Le gouvernement tablait initialement sur un déficit public ramené à 3,8% du PIB cette année et chutant à 3% l'an prochain.

Mais ce scénario est perturbé par ce que M. Sapin a qualifié de "situation exceptionnelle" de l'économie en zone euro, "marquée par un croissance très faible cumulée avec un ralentissement de l'inflation que personne n'avait anticipé".

En employant les mots de "situation exceptionnelle", terminologie qui selon les traités européens permet de déroger aux objectifs budgétaires, M. Sapin a adressé un message implicite à la Commission européenne, gardienne de la discipline budgétaire.

Il a toutefois précisé que sa position était "claire": "nous ne demandons pas la modification des règles européennes, nous ne demandons pas leur suspension, ni aucune exception".

Le ministre a également corrigé mercredi ses prévisions de croissance pour la France: à 0,4% cette année puis 1% l'an prochain.

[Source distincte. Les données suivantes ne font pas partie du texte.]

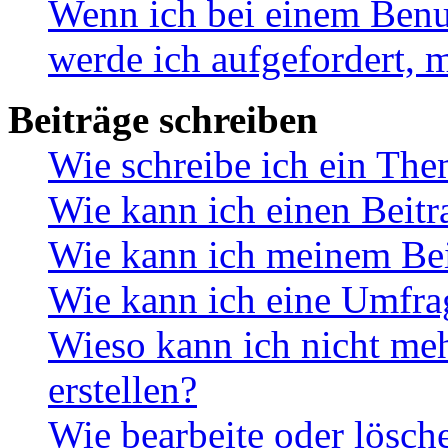
Wenn ich bei einem Benut
werde ich aufgefordert, 
Beiträge schreiben
Wie schreibe ich ein Th
Wie kann ich einen Beitr
Wie kann ich meinem Bei
Wie kann ich eine Umfrag
Wieso kann ich nicht me
erstellen?
Wie bearbeite oder lösch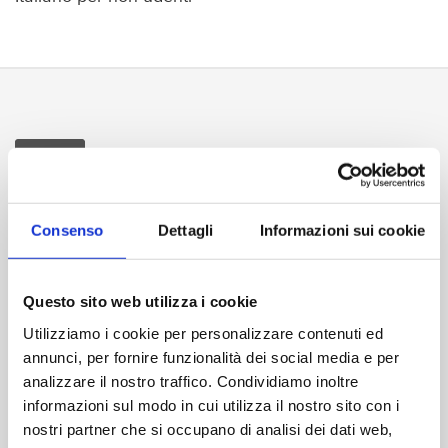
Consenso
Dettagli
Informazioni sui cookie
Durata:
120 min
Formato video:
1.85:1 - B/N
Formato audio:
Questo sito web utilizza i cookie
italiano mono
italiano dolby digital 5.1
Utilizziamo i cookie per personalizzare contenuti ed
annunci, per fornire funzionalità dei social media e per
Contenuti extra:
analizzare il nostro traffico. Condividiamo inoltre
MENÙ ANIMATI - SELEZIONE SCENE - CINEGIORNALI
informazioni sul modo in cui utilizza il nostro sito con i
D’EPOCA - GALLERIA FOTOGRAFICA INTERVISTE:
nostri partner che si occupano di analisi dei dati web,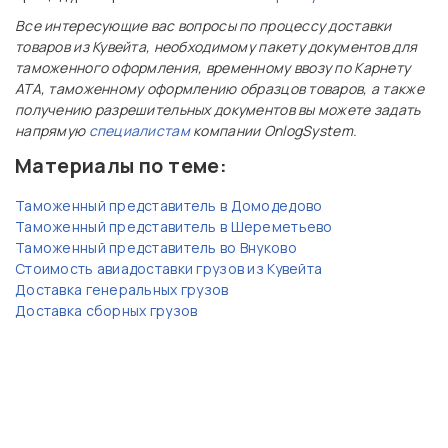
Все интересующие вас вопросы по процессу доставки
товаров из Кувейта, необходимому пакету документов для
таможенного оформления, временному ввозу по Карнету
АТА, таможенному оформлению образцов товаров, а также
получению разрешительных документов вы можете задать
напрямую
специалистам
компании OnlogSystem.
Материалы по теме:
Таможенный представитель в Домодедово
Таможенный представитель в Шереметьево
Таможенный представитель во Внуково
Стоимость авиадоставки грузов из Кувейта
Доставка генеральных грузов
Доставка сборных грузов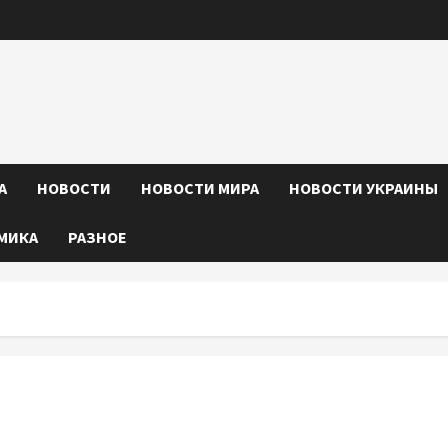
А
НОВОСТИ
НОВОСТИ МИРА
НОВОСТИ УКРАИНЫ
МИКА
РАЗНОЕ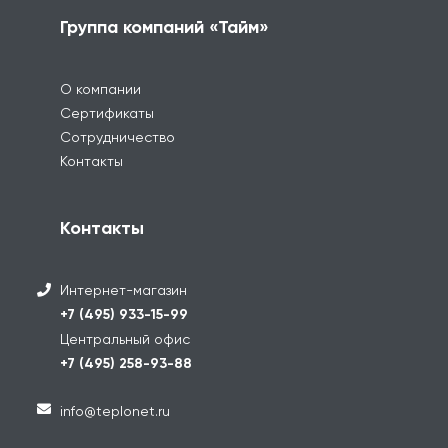
Группа компаний «Тайм»
О компании
Сертификаты
Сотрудничество
Контакты
Контакты
Интернет-магазин
+7 (495) 933-15-99
Центральный офис
+7 (495) 258-93-88
info@teplonet.ru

Il a précisé par ailleurs que la faible inflation, qui pèse sur les comptes publics en réduisant les recettes et en neutralisant certains efforts d'économies, devrait perdurer en France, avec un taux prévu à 0,5% en 2014 puis 0,9% en 2015.

Initialement, Paris espérait une croissance de 1% cette année, accélérant l'an prochain à 1,7%, mais M. Sapin avait indiqué à la mi-août que cet objectif ne tenait plus.

Enfin, le ministre a annoncé que la France maintenait son objectif de 21 milliards d'économies dans la dépense publique en 2015, une semaine après avoir dit qu'elle n'y parviendrait pas.

 

"La maîtrise des dépenses est une nécessité et nous irons jusqu'au bout de l'objectif de 50 milliards d'économies prévues jusqu'en 2017, à commencer par les 21 milliards d'économies prévues pour la seule année 2015", a-t-il déclaré.